WHAT THIS TASK INVOLVES:
Convert the text read from every one of the records below into a JSON list of strings, with one string per line and blank lines omitted. Leave the pictures out of the answer.

EXERCISE DATA:
-=-=-=-=-

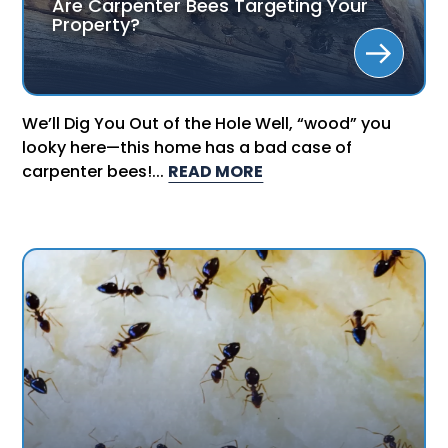
Are Carpenter Bees Targeting Your
Property?
We’ll Dig You Out of the Hole Well, “wood” you
looky here—this home has a bad case of
carpenter bees!...
READ MORE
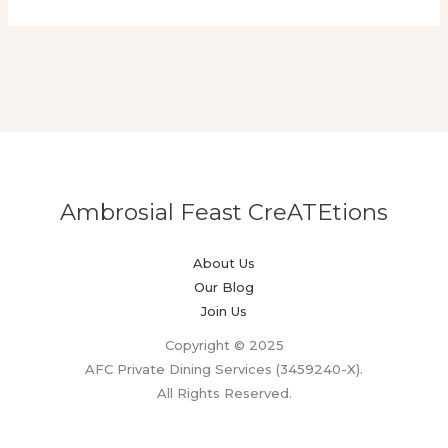
Ambrosial Feast CreATEtions
About Us
Our Blog
Join Us
Copyright © 2025
AFC Private Dining Services (3459240-X).
All Rights Reserved.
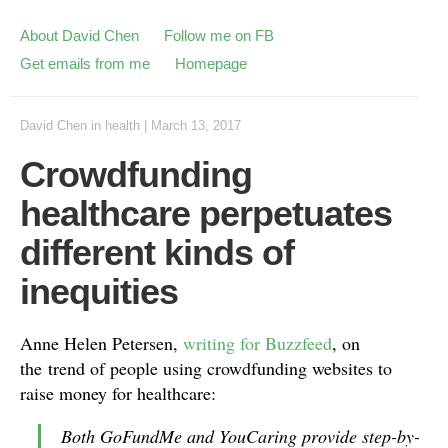
About David Chen
Follow me on FB
Get emails from me
Homepage
David Chen
in
health
|
March 13, 2017
Crowdfunding
healthcare perpetuates
different kinds of
inequities
Anne Helen Petersen,
writing for Buzzfeed
, on
the trend of people using crowdfunding websites to
raise money for healthcare:
Both GoFundMe and YouCaring provide step-by-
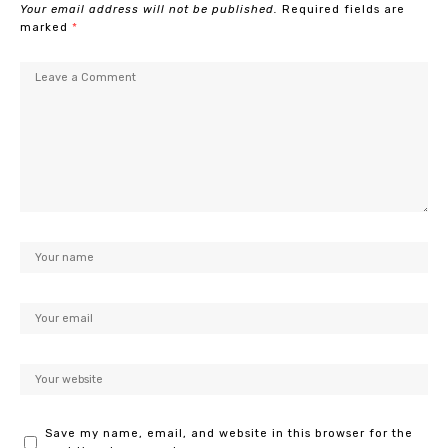
Your email address will not be published.
Required fields are
marked
*
Save my name, email, and website in this browser for the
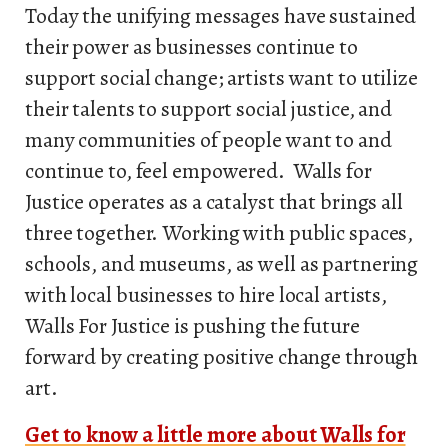
Today the unifying messages have sustained
their power as businesses continue to
support social change; artists want to utilize
their talents to support social justice, and
many communities of people want to and
continue to, feel empowered. Walls for
Justice operates as a catalyst that brings all
three together. Working with public spaces,
schools, and museums, as well as partnering
with local businesses to hire local artists,
Walls For Justice is pushing the future
forward by creating positive change through
art.
Get to know a little more about Walls for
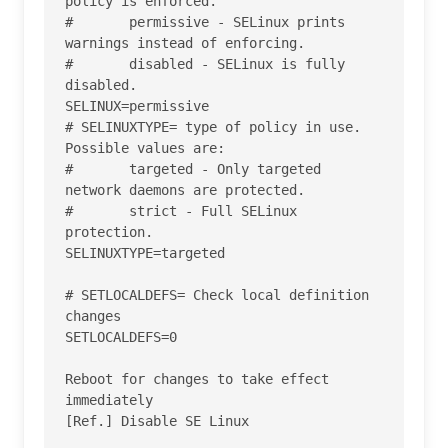
policy is enforced.

#       permissive - SELinux prints 
warnings instead of enforcing.

#       disabled - SELinux is fully 
disabled.

SELINUX=permissive

# SELINUXTYPE= type of policy in use. 
Possible values are:

#       targeted - Only targeted 
network daemons are protected.

#       strict - Full SELinux 
protection.

SELINUXTYPE=targeted

# SETLOCALDEFS= Check local definition 
changes

SETLOCALDEFS=0

Reboot for changes to take effect 
immediately

[Ref.] Disable SE Linux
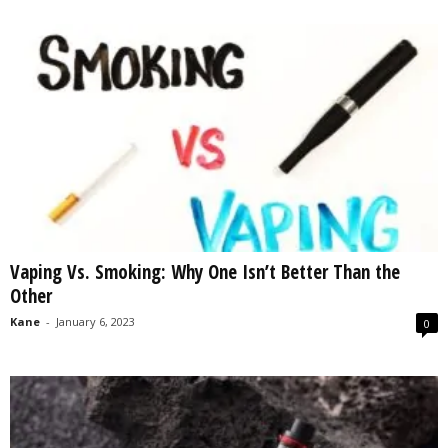
Vaping Vs. Smoking: Why One Isn’t Better Than the
Other
Kane
-
January 6, 2023
0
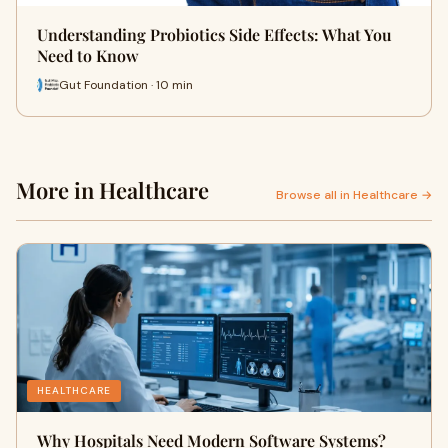
Understanding Probiotics Side Effects: What You
Need to Know
Gut Foundation · 10 min
More in Healthcare
Browse all in Healthcare →
HEALTHCARE
Why Hospitals Need Modern Software Systems?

-=-=-=-=-

YOUR SOLUTION:
[
  "Are Carpenter Bees Targeting Your",
  "Property?",
  "We’ll Dig You Out of the Hole Well, “wood” you",
  "looky here—this home has a bad case of",
  "carpenter bees!...",
  "READ MORE",
  "Ambrosial Feast CreATEtions",
  "About Us",
  "Our Blog",
  "Join Us",
  "Copyright © 2025",
  "AFC Private Dining Services (3459240-X).",
  "All Rights Reserved.",
  "About David Chen",
  "Follow me on FB",
  "Get emails from me",
  "Homepage",
  "David Chen",
  "in",
  "health",
  "|",
  "March 13, 2017",
  "Crowdfunding",
  "healthcare perpetuates",
  "different kinds of",
  "inequities",
  "Anne Helen Petersen,",
  "writing for Buzzfeed",
  ", on",
  "the trend of people using crowdfunding websites to",
  "raise money for healthcare:",
  "Both GoFundMe and YouCaring provide step-by-",
  "Your email address will not be published.",
  "Required fields are",
  "marked",
  "*",
  "Save my name, email, and website in this browser for the",
  "Today the unifying messages have sustained",
  "their power as businesses continue to",
  "support social change; artists want to utilize",
  "their talents to support social justice, and",
  "many communities of people want to and",
  "continue to, feel empowered. Walls for",
  "Justice operates as a catalyst that brings all",
  "three together. Working with public spaces,",
  "schools, and museums, as well as partnering",
  "with local businesses to hire local artists,",
  "Walls For Justice is pushing the future",
  "forward by creating positive change through",
  "art.",
  "Get to know a little more about Walls for",
  "policy is enforced.",
  "#       permissive - SELinux prints ",
  "warnings instead of enforcing.",
  "#       disabled - SELinux is fully ",
  "disabled.",
  "SELINUX=permissive",
  "# SELINUXTYPE= type of policy in use. ",
  "Possible values are:",
  "#       targeted - Only targeted ",
  "network daemons are protected.",
  "#       strict - Full SELinux ",
  "protection.",
  "SELINUXTYPE=targeted",
  "# SETLOCALDEFS= Check local definition ",
  "changes",
  "SETLOCALDEFS=0",
  "Reboot for changes to take effect ",
  "immediately",
  "[Ref.] Disable SE Linux",
  "Vaping Vs. Smoking: Why One Isn’t Better Than the",
  "Other",
  "Kane",
  "-",
  "January 6, 2023",
  "0",
  "Understanding Probiotics Side Effects: What You",
  "Need to Know",
  "Gut Foundation · 10 min",
  "More in Healthcare",
  "Browse all in Healthcare →",
  "HEALTHCARE",
  "Why Hospitals Need Modern Software Systems?"
]